In Wisconsin, 22 protesters singing pro-union songs -- including an 80-year-old woman -- were arrested in the state Capitol.

Today's actions are only the latest in a growing revolt against the exploitation of America's workers and attacks on our freedom. In North Carolina, citizens rose up against repressive, ALEC-driven legislation during Moral Monday protests at the Statehouse. As of Monday, 11 weeks of massive demonstrations and civil disobedience resulted in 925 arrests.

In cities throughout the country, low-wage fast-food and retail workers are engaging in one-day strikes. Last week, workers at a Dunkin Donuts in Chicago and at a McDonald's in New York City walked off the job for a day to protest their dangerously hot workplaces. That same day, low-wage workers for federal contractors stopped work and mobbed Union Station in Washington, D.C. It was the third such strike in eight weeks.

In late May, dozens of Walmart workers all over the country went on strike against low wages and management retaliation. They rode by bus in self-styled freedom rides to the company's headquarters in Bentonville, Ark. A little earlier, Durham school bus drivers in Rhinebeck, N.Y. staged two short Unfair Labor Practice strikes to protest their poverty wages.

This growing worker movement for justice is engaging the broader public. Oxfam America recently reported the results of a poll that showed a huge majority of Americans think the government should be helping the working poor:
America's poverty rate is now at its highest level in two generations, and many Americans are in jobs that do not pay a living wage. 100 million of us have a hard time putting food on the table, and almost half of America's children live in poverty or near poverty. 
...poverty everywhere is about power, not scarcity; it is the result of imbalances in power that privilege some and marginalize others. 
The growing poverty among working Americans is even getting mainstream news attention. As LA Progressive noted, the New York Times, generally no friend to workers, is reporting on the rampant exploitation of workers and the plundering of the citizenry by multinational corporations:
...are labor conditions in America becoming so bad that even the national paper of record is demanding social justice? A look at this past Sunday’s Section A revealed no fewer than three stories delving into the predatory practices of employers and financial players.
Over at The Nation, Josh Eidelson tells us about today's strike in California.

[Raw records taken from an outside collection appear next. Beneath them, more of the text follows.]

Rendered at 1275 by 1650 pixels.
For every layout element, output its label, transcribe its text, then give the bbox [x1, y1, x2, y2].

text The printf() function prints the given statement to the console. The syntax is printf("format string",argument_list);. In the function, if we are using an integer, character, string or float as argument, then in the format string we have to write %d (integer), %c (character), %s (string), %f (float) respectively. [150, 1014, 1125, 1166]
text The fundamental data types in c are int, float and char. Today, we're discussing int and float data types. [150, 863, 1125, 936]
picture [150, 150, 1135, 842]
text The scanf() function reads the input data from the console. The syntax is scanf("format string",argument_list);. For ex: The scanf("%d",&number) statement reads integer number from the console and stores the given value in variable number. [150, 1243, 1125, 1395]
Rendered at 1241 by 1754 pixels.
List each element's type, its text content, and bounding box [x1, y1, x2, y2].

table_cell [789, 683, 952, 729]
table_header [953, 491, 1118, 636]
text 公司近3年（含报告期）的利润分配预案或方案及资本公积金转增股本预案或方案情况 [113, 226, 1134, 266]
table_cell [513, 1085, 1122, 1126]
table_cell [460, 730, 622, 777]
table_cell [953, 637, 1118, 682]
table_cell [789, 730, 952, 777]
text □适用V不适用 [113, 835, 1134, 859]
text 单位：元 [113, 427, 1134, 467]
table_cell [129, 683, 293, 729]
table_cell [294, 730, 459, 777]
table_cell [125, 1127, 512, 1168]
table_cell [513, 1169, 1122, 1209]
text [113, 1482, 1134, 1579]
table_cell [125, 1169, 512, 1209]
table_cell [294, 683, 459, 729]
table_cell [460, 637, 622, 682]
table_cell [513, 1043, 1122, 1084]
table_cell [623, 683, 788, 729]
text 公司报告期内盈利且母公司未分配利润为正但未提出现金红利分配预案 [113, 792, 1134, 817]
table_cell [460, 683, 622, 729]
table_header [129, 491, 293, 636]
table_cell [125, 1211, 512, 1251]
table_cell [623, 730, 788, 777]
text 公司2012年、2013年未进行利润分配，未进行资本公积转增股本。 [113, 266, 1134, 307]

About 30 of the 200 warehouse workers were expected to strike at an Olivet International warehouse that contracts with Walmart. Writes Eidelson,
Today’s strike is backed by Warehouse Workers United, a project of the Change to Win union federation. It comes two months after twenty-one Olivet warehouse employees filed a formal complaint with the California Division of Occupational Safety and Health, alleging rampant safety violations: emergency exits blocked by boxes and merchandise; forklift brakes, seatbelts and horns that don’t work; workers loading shipping containers in the dark; triple-stacked and unsecured boxes; lack of ventilation or adequate water amid intense heat; “a risk of workers being hit by forklifts” and workers “trapped inside trailers as they drive off.” 
“It’s important that I make it home to my family safe, in good health," Garcia told The Nation. “I don’t want to get injured [at work] like my other co-workers.” Along with “a good salary,” said Baizabal, “we want simple things we have the right to, like clean water.” She said that workers’ repeated efforts to address issues with Olivet had proven a dead end: “For me, it took a lot of courage to go to managers with our concerns. And then we kept doing it, and every time, they ignored us.”
One worker says she makes $8 an hour. In a good week she earns $300, while her rent alone is $800 a month.

You can help by clicking on this link and doing what they tell you.

And remember the words of Mother Jones,
You...ought to be out raising hell. This is the fighting age. Put on your fighting clothes.